The sentient swamp creatures obeyed invisible territorial laws enforced by the Hydra herself. Predators hunted only when necessary. The waters remained clean because Veylthra's hive-linked organisms beneath the swamp filtered corruption naturally through underground biological systems.
The dark elves survived because the swamp allowed them to.
And Veylthra protected that balance.
The massive Hydra had once rested peacefully beneath enormous swamp canopies, her many heads watching over the wetlands like silent guardians. Despite her monstrous appearance, the dark elves did not fear her.
Children once climbed along her massive resting body without danger.
Some even slept near her during cold nights because the warmth of her regenerative blood naturally heated the surrounding waters.
The young dark elven girl, Lyris, remembered those days clearly.
She remembered catching glowing insects near the rivers with the other children.
She remembered the sound of laughter echoing between the swamp huts during rainstorms.
She remembered Veylthra lowering one enormous head near the village while the elders offered fish and herbs in gratitude.
And she remembered the songs.
The dark elves once sang during the evenings.
Not loudly.
But softly around the wetlands while spiritual lantern-plants floated along the rivers like drifting stars.
Even the swamp predators rarely approached the village.
Because everyone knew:
this domain belonged to Veylthra.
Then, everything changed.
It happened only a few days ago.
Too fast.
The sky darkened unnaturally that day.
Not from weather.
But pressure.
The wildlife reacted first.
Entire flocks of spirit birds fled from the swamp trees all at once. The rivers trembled. The underground hive-creatures began retreating deeper beneath the mud.
Even Veylthra became restless.
The dark elves remembered seeing all six heads rise simultaneously for the first time in decades.

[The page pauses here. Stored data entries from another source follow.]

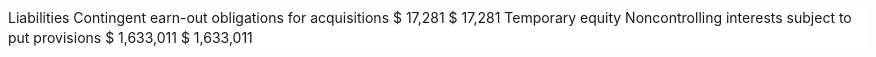 </tr>
<tr>
<td>Liabilities</td>
<td></td>
<td></td>
<td></td>
<td></td>
</tr>
<tr>
<td>Contingent earn-out obligations for acquisitions</td>
<td>$ 17,281</td>
<td></td>
<td></td>
<td>$ 17,281</td>
</tr>
<tr>
<td>Temporary equity</td>
<td></td>
<td></td>
<td></td>
<td></td>
</tr>
<tr>
<td>Noncontrolling interests subject to put provisions</td>
<td>$ 1,633,011</td>
<td></td>
<td></td>
<td>$ 1,633,011</td>
</tr>
</tbody>
</table>
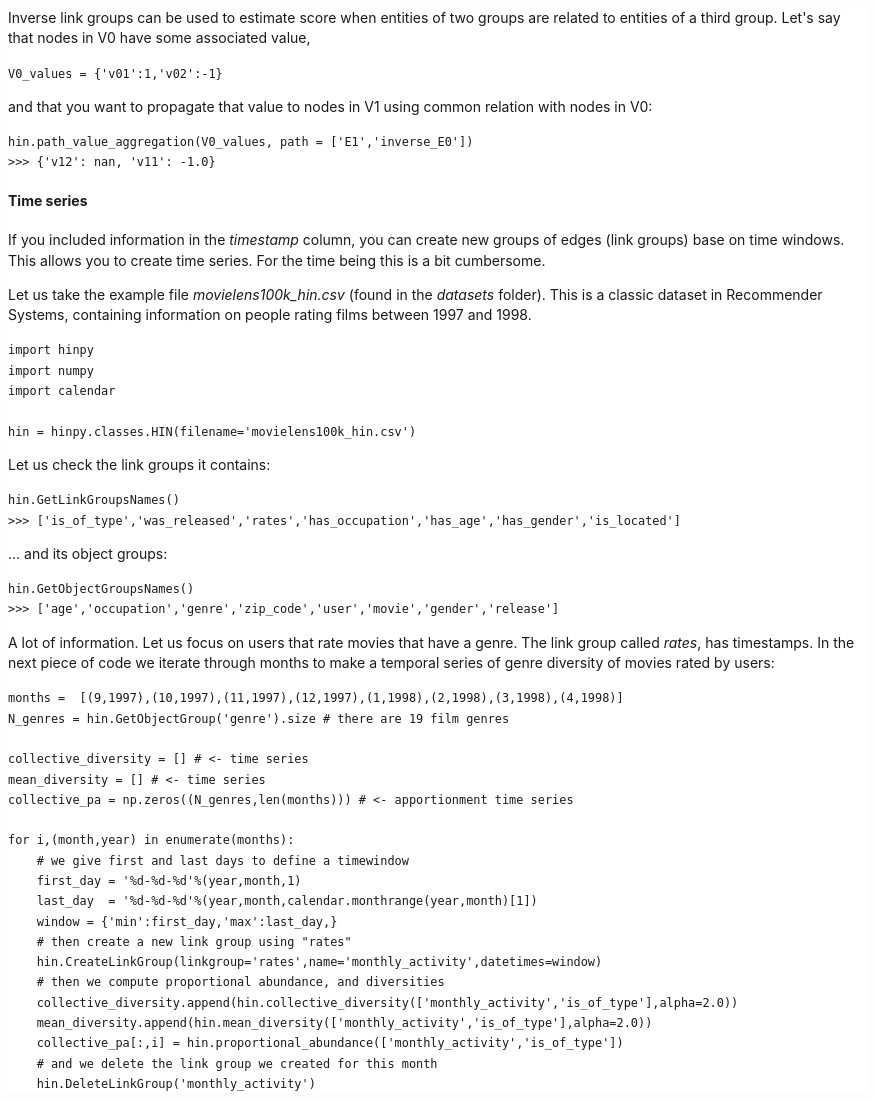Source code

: Inverse link groups can be used to estimate score when entities of two groups are related to entities of a third group. Let's say that nodes in V0 have some associated value,

    V0_values = {'v01':1,'v02':-1}

 and that you want to propagate that value to nodes in V1 using common relation with nodes in V0:

    hin.path_value_aggregation(V0_values, path = ['E1','inverse_E0'])
    >>> {'v12': nan, 'v11': -1.0}

#### Time series

If you included information in the *timestamp* column, you can create new groups of edges (link groups) base on time windows. This allows you to create time series. For the time being this is a bit cumbersome.

Let us take the example file *movielens100k_hin.csv* (found in the *datasets* folder). This is a classic dataset in Recommender Systems, containing information on people rating films between 1997 and 1998.

    import hinpy
    import numpy
    import calendar

    hin = hinpy.classes.HIN(filename='movielens100k_hin.csv')

Let us check the link groups it contains:

    hin.GetLinkGroupsNames()
    >>> ['is_of_type','was_released','rates','has_occupation','has_age','has_gender','is_located']

... and its object groups:

    hin.GetObjectGroupsNames()
    >>> ['age','occupation','genre','zip_code','user','movie','gender','release']

A lot of information. Let us focus on users that rate movies that have a genre. The link group called *rates*, has timestamps. In the next piece of code we iterate through months to make a temporal series of genre diversity of movies rated by users:

    months =  [(9,1997),(10,1997),(11,1997),(12,1997),(1,1998),(2,1998),(3,1998),(4,1998)]
    N_genres = hin.GetObjectGroup('genre').size # there are 19 film genres

    collective_diversity = [] # <- time series
    mean_diversity = [] # <- time series
    collective_pa = np.zeros((N_genres,len(months))) # <- apportionment time series

    for i,(month,year) in enumerate(months):
        # we give first and last days to define a timewindow
        first_day = '%d-%d-%d'%(year,month,1)
        last_day  = '%d-%d-%d'%(year,month,calendar.monthrange(year,month)[1])
        window = {'min':first_day,'max':last_day,}
        # then create a new link group using "rates"
        hin.CreateLinkGroup(linkgroup='rates',name='monthly_activity',datetimes=window)
        # then we compute proportional abundance, and diversities
        collective_diversity.append(hin.collective_diversity(['monthly_activity','is_of_type'],alpha=2.0))
        mean_diversity.append(hin.mean_diversity(['monthly_activity','is_of_type'],alpha=2.0))
        collective_pa[:,i] = hin.proportional_abundance(['monthly_activity','is_of_type'])
        # and we delete the link group we created for this month
        hin.DeleteLinkGroup('monthly_activity')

Then the unknown being arrived.
No one understood what they were seeing.
Some thought it was a god.
Others believed it was a curse taking form.

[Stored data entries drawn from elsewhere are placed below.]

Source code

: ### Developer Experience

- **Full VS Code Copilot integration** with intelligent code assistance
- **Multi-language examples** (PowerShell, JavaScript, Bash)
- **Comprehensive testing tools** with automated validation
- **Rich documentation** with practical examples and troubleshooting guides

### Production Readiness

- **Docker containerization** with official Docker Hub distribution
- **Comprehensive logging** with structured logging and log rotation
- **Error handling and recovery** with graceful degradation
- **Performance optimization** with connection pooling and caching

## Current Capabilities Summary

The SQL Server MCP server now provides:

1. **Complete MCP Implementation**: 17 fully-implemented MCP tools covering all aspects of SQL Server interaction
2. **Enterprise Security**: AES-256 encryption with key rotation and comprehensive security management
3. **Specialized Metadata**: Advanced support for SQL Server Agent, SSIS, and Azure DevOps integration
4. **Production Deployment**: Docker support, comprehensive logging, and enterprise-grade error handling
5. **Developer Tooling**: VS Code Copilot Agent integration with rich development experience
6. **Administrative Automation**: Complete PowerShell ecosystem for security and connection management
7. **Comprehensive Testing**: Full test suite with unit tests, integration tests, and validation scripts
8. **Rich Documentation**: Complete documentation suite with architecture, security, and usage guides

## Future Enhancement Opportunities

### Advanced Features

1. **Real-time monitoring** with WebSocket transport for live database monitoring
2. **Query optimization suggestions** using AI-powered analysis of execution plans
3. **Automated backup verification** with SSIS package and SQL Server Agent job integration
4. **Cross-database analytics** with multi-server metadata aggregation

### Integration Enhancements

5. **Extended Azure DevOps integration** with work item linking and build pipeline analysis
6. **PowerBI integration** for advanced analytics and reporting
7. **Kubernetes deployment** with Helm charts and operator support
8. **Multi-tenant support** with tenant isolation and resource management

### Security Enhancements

The pressure alone crushed sections of the swamp flat before the battle even began.
And for the first time, Veylthra screamed.

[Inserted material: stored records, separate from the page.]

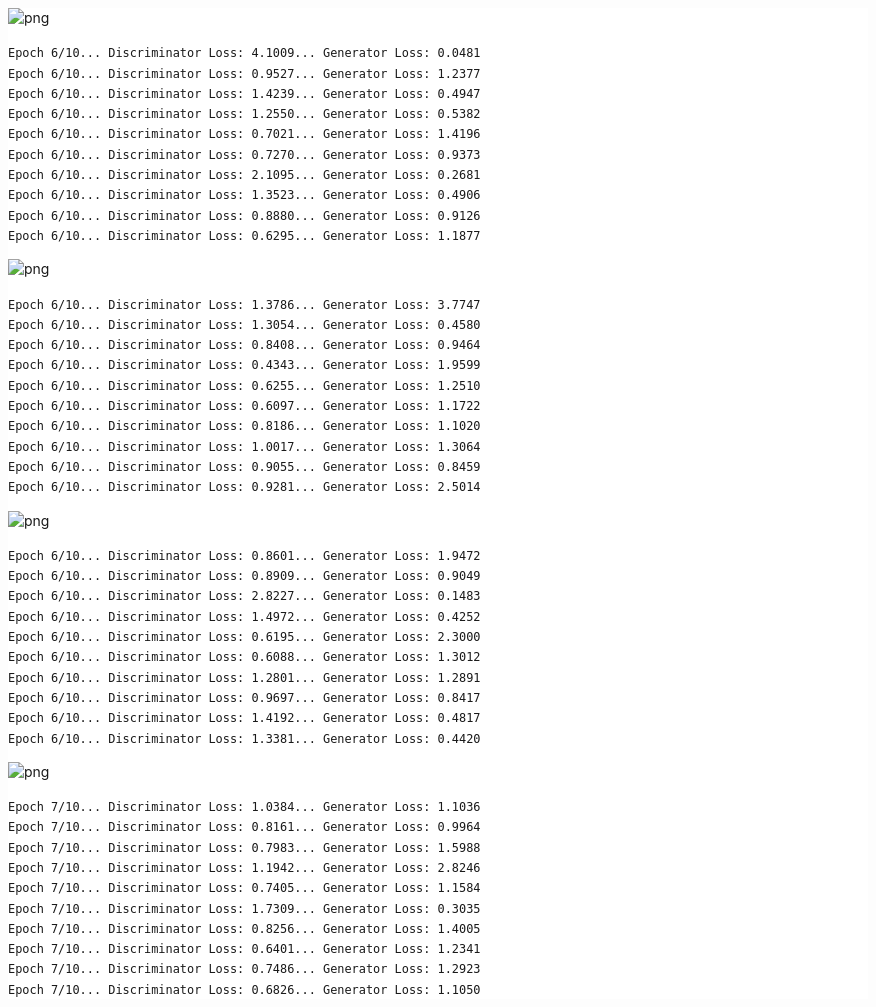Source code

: 

![png](output_23_49.png)


    Epoch 6/10... Discriminator Loss: 4.1009... Generator Loss: 0.0481
    Epoch 6/10... Discriminator Loss: 0.9527... Generator Loss: 1.2377
    Epoch 6/10... Discriminator Loss: 1.4239... Generator Loss: 0.4947
    Epoch 6/10... Discriminator Loss: 1.2550... Generator Loss: 0.5382
    Epoch 6/10... Discriminator Loss: 0.7021... Generator Loss: 1.4196
    Epoch 6/10... Discriminator Loss: 0.7270... Generator Loss: 0.9373
    Epoch 6/10... Discriminator Loss: 2.1095... Generator Loss: 0.2681
    Epoch 6/10... Discriminator Loss: 1.3523... Generator Loss: 0.4906
    Epoch 6/10... Discriminator Loss: 0.8880... Generator Loss: 0.9126
    Epoch 6/10... Discriminator Loss: 0.6295... Generator Loss: 1.1877
    


![png](output_23_51.png)


    Epoch 6/10... Discriminator Loss: 1.3786... Generator Loss: 3.7747
    Epoch 6/10... Discriminator Loss: 1.3054... Generator Loss: 0.4580
    Epoch 6/10... Discriminator Loss: 0.8408... Generator Loss: 0.9464
    Epoch 6/10... Discriminator Loss: 0.4343... Generator Loss: 1.9599
    Epoch 6/10... Discriminator Loss: 0.6255... Generator Loss: 1.2510
    Epoch 6/10... Discriminator Loss: 0.6097... Generator Loss: 1.1722
    Epoch 6/10... Discriminator Loss: 0.8186... Generator Loss: 1.1020
    Epoch 6/10... Discriminator Loss: 1.0017... Generator Loss: 1.3064
    Epoch 6/10... Discriminator Loss: 0.9055... Generator Loss: 0.8459
    Epoch 6/10... Discriminator Loss: 0.9281... Generator Loss: 2.5014
    


![png](output_23_53.png)


    Epoch 6/10... Discriminator Loss: 0.8601... Generator Loss: 1.9472
    Epoch 6/10... Discriminator Loss: 0.8909... Generator Loss: 0.9049
    Epoch 6/10... Discriminator Loss: 2.8227... Generator Loss: 0.1483
    Epoch 6/10... Discriminator Loss: 1.4972... Generator Loss: 0.4252
    Epoch 6/10... Discriminator Loss: 0.6195... Generator Loss: 2.3000
    Epoch 6/10... Discriminator Loss: 0.6088... Generator Loss: 1.3012
    Epoch 6/10... Discriminator Loss: 1.2801... Generator Loss: 1.2891
    Epoch 6/10... Discriminator Loss: 0.9697... Generator Loss: 0.8417
    Epoch 6/10... Discriminator Loss: 1.4192... Generator Loss: 0.4817
    Epoch 6/10... Discriminator Loss: 1.3381... Generator Loss: 0.4420
    


![png](output_23_55.png)


    Epoch 7/10... Discriminator Loss: 1.0384... Generator Loss: 1.1036
    Epoch 7/10... Discriminator Loss: 0.8161... Generator Loss: 0.9964
    Epoch 7/10... Discriminator Loss: 0.7983... Generator Loss: 1.5988
    Epoch 7/10... Discriminator Loss: 1.1942... Generator Loss: 2.8246
    Epoch 7/10... Discriminator Loss: 0.7405... Generator Loss: 1.1584
    Epoch 7/10... Discriminator Loss: 1.7309... Generator Loss: 0.3035
    Epoch 7/10... Discriminator Loss: 0.8256... Generator Loss: 1.4005
    Epoch 7/10... Discriminator Loss: 0.6401... Generator Loss: 1.2341
    Epoch 7/10... Discriminator Loss: 0.7486... Generator Loss: 1.2923
    Epoch 7/10... Discriminator Loss: 0.6826... Generator Loss: 1.1050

The fight destroyed entire sections of the wetlands within minutes.
Trees exploded apart.
Blackwater rivers evaporated.
The swamp shook so violently that huts collapsed into the mud while spiritual shockwaves ripped through the skies.
The dark elves could only watch helplessly from hiding.
And then they witnessed something impossible.
One of Veylthra's heads was severed instantly.
Cleanly.
No struggle.
No resistance.
The regeneration never activated.
The severed head crashed into the swamp like a falling tower while black blood flooded the waters.
Then another head fell.
And another.
And another.
Four heads.
Gone.
The unknown being dismantled the Hydra's regeneration with terrifying precision.
Not like someone fighting wildly, but like someone performing execution.
Veylthra fought desperately.
Entire sections of the swamp rose violently as acidic waters erupted toward the sky. Her remaining heads tore through forests while corrosive breath melted hundreds of meters of terrain into black sludge.
But none of it stopped the attacker.
The final strike pinned Veylthra against the island itself.
Something pierced directly through her body and spiritual core pathways, locking her in place while preventing full regeneration.
Then the being spoke only once to the terrified dark elves hiding nearby.
"Eat her flesh if you wish to survive longer."
And after that, it disappeared.
Leaving behind only silence.
And suffering.
Within hours, the swamp began dying.
The waters turned black.
The fog thickened into miasma.
Animals mutated.
The underground cleansing organisms connected to Veylthra started collapsing without her core stabilizing the ecosystem.
And the dark elves slowly began rotting alive alongside their home.
What once smelled of rain and flowers, now smelled of blood, poison, and death.